Sesampainya di depan rumah Jennie, Vano terlebih dahulu turun dari motor lalu membantu Jennie yang masih lemas.
"Kuat jalan nggak, Jen? Mau gue gendong?" tawar Vano sambil menyelipkan poni Jennie ke belakang telinga gadis itu.
"Nggak usah, gue bisa jalan sendiri," ujar Jennie keras kepala.
Vano hanya menghela napas. Dia menuntun Jennie pelan-pelan menuju kamarnya yang berada di lantai dua. Setelah Jennie duduk di ranjangnya, Vano membantu Jennie melepas sepatu dan dasinya.
"Lo kuat ganti baju sendiri, 'kan? Gue mau bikinin teh anget buat lo dulu," ujar Vano.

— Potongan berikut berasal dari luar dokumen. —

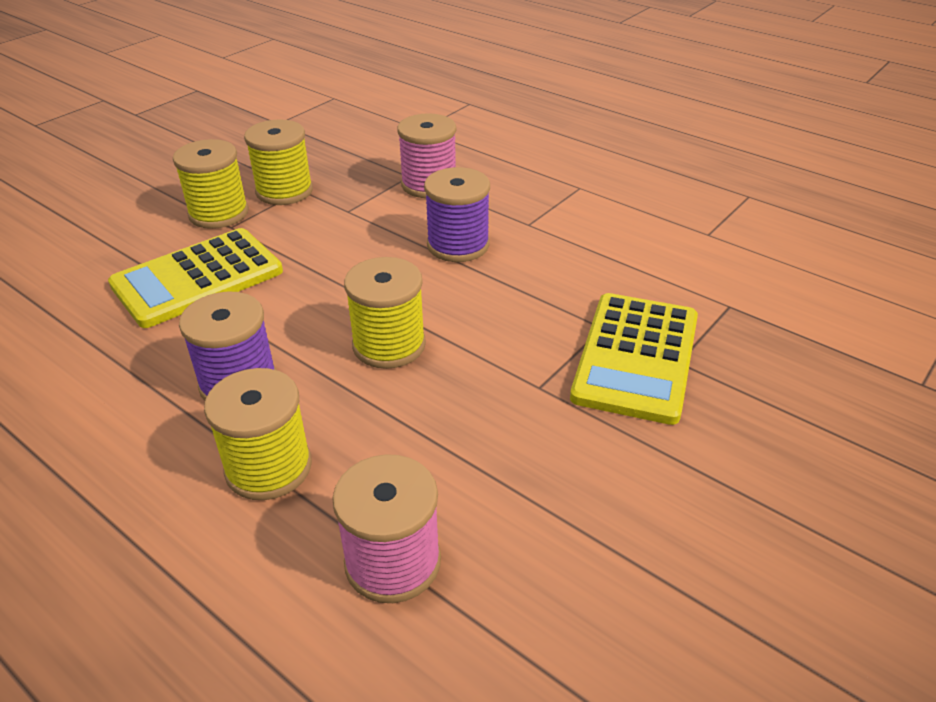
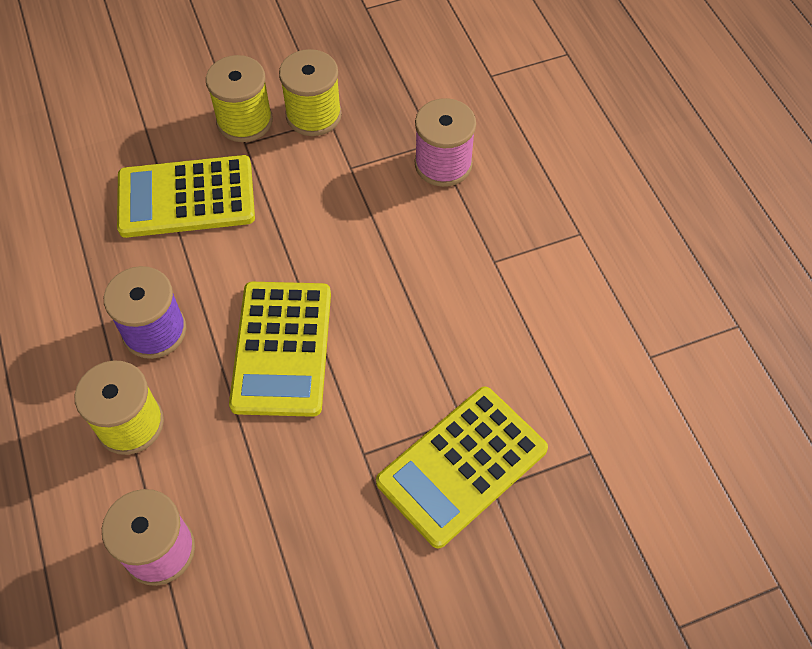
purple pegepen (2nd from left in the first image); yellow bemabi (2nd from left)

Jennie hanya mengangguk lemah. Setelah melihat punggung tegap Vano yang menghilang di balik pintu, Jennie langsung mengganti seragam sekolahnya dengan baju santai. Tak lama kemudian, Vano kembali dengan secangkir teh hangat di tangannya.
Vano menaruh cangkir itu di nakas lalu duduk di samping Jennie.
"Masih sakit nggak perut lo?" tanya Vano.
Jennie menggelengkan kepalanya. "Enggak, udah mendingan."
Vano menghela napas lega. "Yaudah, bagus deh kalo gitu."
"Lo pulang aja, Van. Udah malem juga. Nggak baik kalo lo lama-lama di sini," ujar Jennie.
Vano menampilkan raut wajah tidak suka. "Lo ngusir gue? Lagipula kalo gue pulang, lo sama siapa? Bahaya kalo lo di rumah sendirian."
"Astaga, gue nggak ngusir lo. Lagipula, gue udah sering sendirian di rumah," ujar Jennie.
"Nggak, gue stay disini dulu sampe lo bener-bener tidur."
"Gila lo, pulang sana. Gue udah nyuruh Lisa ke sini. Lisa nginep, jadi lebih baik lo pulang sekarang sebelum nanti ada tetangga mikir yang enggak-enggak tentang kita," ujar Jennie tegas.
"Halah, biasanya gue juga selalu di rumah lo sampai malem."
"Itu beda, biasanya kan ada Papa sama Mama gue."
Melihat Jennie yang keras kepala dan terus mengusirnya secara terang-terangan, akhirnya Vano menghela napas dan memilih untuk mengalah.
"Yaudah, kalo gitu gue pulang sekarang. Jangan lupa teh angetnya diminum. Kalo perut lo sakit lagi, obatnya juga diminum. Makan juga jangan lupa," ujar Vano.
"Iyaaaa, sana pulang."
Vano memakai hoodienya lalu melangkahkan kakinya keluar dari kamar Jennie.
Setelah kepergian Vano, Jennie menghela napas lega. Berada satu ruangan dengan laki-laki itu sungguh membuat dirinya tidak nyaman.
Jennie melirik jam dinding yang menunjukkan pukul tujuh malam. Masih terlalu dini untuk tidur, namun Jennie terlalu malas untuk melakukan kegiatan lain.
Jennie mengubur dirinya dengan selimut hingga sebatas leher lalu mulai memejamkan matanya.
Omongannya tentang Lisa yang akan datang ke rumahnya memang hanya akal-akalan saja agar Vano segera pulang.
Setengah jam berlalu, namun Jennie tetap saja belum bisa tertidur. Sedari tadi dia hanya membolak-balikkan badannya, berharap dunia mimpi akan segera menjemputnya.
"Huft," Jennie menghela napas berat sambil mendudukkan dirinya bersandar pada kepala ranjang.
Ting
Bunyi notifikasi dari ponselnya membuat pandangan Jennie beralih pada ponsel yang terletak di atas nakas. Jennie meraih benda pipih itu.
Senyum tipis terukir di bibir Jennie ketika melihat Vano mengiriminya pesan.